- **Information given**
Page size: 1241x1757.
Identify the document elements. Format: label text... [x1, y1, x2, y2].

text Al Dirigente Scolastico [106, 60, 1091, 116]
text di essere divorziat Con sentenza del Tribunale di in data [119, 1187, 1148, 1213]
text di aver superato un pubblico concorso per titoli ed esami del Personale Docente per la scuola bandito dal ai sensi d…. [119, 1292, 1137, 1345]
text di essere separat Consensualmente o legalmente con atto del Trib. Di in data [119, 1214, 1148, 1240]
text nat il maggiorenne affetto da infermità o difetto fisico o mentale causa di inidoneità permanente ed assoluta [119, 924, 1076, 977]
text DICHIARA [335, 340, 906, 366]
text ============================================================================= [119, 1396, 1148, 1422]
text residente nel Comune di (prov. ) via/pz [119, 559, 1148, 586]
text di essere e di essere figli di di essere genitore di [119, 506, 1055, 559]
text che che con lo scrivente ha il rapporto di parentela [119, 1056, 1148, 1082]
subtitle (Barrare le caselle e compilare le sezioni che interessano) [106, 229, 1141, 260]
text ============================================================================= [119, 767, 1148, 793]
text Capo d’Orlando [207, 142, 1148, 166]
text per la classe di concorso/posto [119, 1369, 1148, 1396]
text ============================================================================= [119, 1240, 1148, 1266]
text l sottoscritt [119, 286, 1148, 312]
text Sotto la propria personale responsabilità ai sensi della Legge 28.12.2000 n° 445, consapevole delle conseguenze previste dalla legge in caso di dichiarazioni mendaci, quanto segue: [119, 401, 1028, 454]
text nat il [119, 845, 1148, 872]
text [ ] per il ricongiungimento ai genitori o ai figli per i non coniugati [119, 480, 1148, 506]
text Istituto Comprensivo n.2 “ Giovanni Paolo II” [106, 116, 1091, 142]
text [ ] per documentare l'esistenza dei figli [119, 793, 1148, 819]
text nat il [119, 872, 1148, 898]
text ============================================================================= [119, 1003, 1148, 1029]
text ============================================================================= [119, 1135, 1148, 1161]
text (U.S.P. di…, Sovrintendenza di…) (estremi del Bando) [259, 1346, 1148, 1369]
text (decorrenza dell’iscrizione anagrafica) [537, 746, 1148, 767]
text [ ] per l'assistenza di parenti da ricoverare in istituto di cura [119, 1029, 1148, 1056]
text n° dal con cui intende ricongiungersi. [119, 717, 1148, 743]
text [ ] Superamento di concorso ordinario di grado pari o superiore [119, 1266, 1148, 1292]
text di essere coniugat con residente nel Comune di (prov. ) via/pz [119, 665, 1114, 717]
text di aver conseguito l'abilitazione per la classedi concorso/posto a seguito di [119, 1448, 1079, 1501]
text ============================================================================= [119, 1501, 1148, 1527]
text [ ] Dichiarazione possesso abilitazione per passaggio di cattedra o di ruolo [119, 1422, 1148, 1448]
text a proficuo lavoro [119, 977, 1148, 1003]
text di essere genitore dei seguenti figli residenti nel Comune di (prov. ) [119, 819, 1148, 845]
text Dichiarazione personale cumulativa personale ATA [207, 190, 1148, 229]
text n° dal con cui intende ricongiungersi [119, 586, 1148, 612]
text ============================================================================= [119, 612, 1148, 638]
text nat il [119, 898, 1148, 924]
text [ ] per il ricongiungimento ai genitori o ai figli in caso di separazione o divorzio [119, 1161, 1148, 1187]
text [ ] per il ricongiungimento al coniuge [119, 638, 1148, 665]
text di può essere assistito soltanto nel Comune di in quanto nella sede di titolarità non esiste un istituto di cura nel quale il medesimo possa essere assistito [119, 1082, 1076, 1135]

- **Action item**
The answer should reproduce all of the data without any alteration.

- **Result below**
Page size: 1241x1757.
Identify the document elements. Format: label text... [x1, y1, x2, y2].

text Al Dirigente Scolastico [106, 60, 1091, 116]
text di essere divorziat Con sentenza del Tribunale di in data [119, 1187, 1148, 1213]
text di aver superato un pubblico concorso per titoli ed esami del Personale Docente per la scuola bandito dal ai sensi d…. [119, 1292, 1137, 1345]
text di essere separat Consensualmente o legalmente con atto del Trib. Di in data [119, 1214, 1148, 1240]
text nat il maggiorenne affetto da infermità o difetto fisico o mentale causa di inidoneità permanente ed assoluta [119, 924, 1076, 977]
text DICHIARA [335, 340, 906, 366]
text ============================================================================= [119, 1396, 1148, 1422]
text residente nel Comune di (prov. ) via/pz [119, 559, 1148, 586]
text di essere e di essere figli di di essere genitore di [119, 506, 1055, 559]
text che che con lo scrivente ha il rapporto di parentela [119, 1056, 1148, 1082]
subtitle (Barrare le caselle e compilare le sezioni che interessano) [106, 229, 1141, 260]
text ============================================================================= [119, 767, 1148, 793]
text Capo d’Orlando [207, 142, 1148, 166]
text per la classe di concorso/posto [119, 1369, 1148, 1396]
text ============================================================================= [119, 1240, 1148, 1266]
text l sottoscritt [119, 286, 1148, 312]
text Sotto la propria personale responsabilità ai sensi della Legge 28.12.2000 n° 445, consapevole delle conseguenze previste dalla legge in caso di dichiarazioni mendaci, quanto segue: [119, 401, 1028, 454]
text nat il [119, 845, 1148, 872]
text [ ] per il ricongiungimento ai genitori o ai figli per i non coniugati [119, 480, 1148, 506]
text Istituto Comprensivo n.2 “ Giovanni Paolo II” [106, 116, 1091, 142]
text [ ] per documentare l'esistenza dei figli [119, 793, 1148, 819]
text nat il [119, 872, 1148, 898]
text ============================================================================= [119, 1003, 1148, 1029]
text ============================================================================= [119, 1135, 1148, 1161]
text (U.S.P. di…, Sovrintendenza di…) (estremi del Bando) [259, 1346, 1148, 1369]
text (decorrenza dell’iscrizione anagrafica) [537, 746, 1148, 767]
text [ ] per l'assistenza di parenti da ricoverare in istituto di cura [119, 1029, 1148, 1056]
text n° dal con cui intende ricongiungersi. [119, 717, 1148, 743]
text [ ] Superamento di concorso ordinario di grado pari o superiore [119, 1266, 1148, 1292]
text di essere coniugat con residente nel Comune di (prov. ) via/pz [119, 665, 1114, 717]
text di aver conseguito l'abilitazione per la classedi concorso/posto a seguito di [119, 1448, 1079, 1501]
text ============================================================================= [119, 1501, 1148, 1527]
text [ ] Dichiarazione possesso abilitazione per passaggio di cattedra o di ruolo [119, 1422, 1148, 1448]
text a proficuo lavoro [119, 977, 1148, 1003]
text di essere genitore dei seguenti figli residenti nel Comune di (prov. ) [119, 819, 1148, 845]
text Dichiarazione personale cumulativa personale ATA [207, 190, 1148, 229]
text n° dal con cui intende ricongiungersi [119, 586, 1148, 612]
text ============================================================================= [119, 612, 1148, 638]
text nat il [119, 898, 1148, 924]
text [ ] per il ricongiungimento ai genitori o ai figli in caso di separazione o divorzio [119, 1161, 1148, 1187]
text [ ] per il ricongiungimento al coniuge [119, 638, 1148, 665]
text di può essere assistito soltanto nel Comune di in quanto nella sede di titolarità non esiste un istituto di cura nel quale il medesimo possa essere assistito [119, 1082, 1076, 1135]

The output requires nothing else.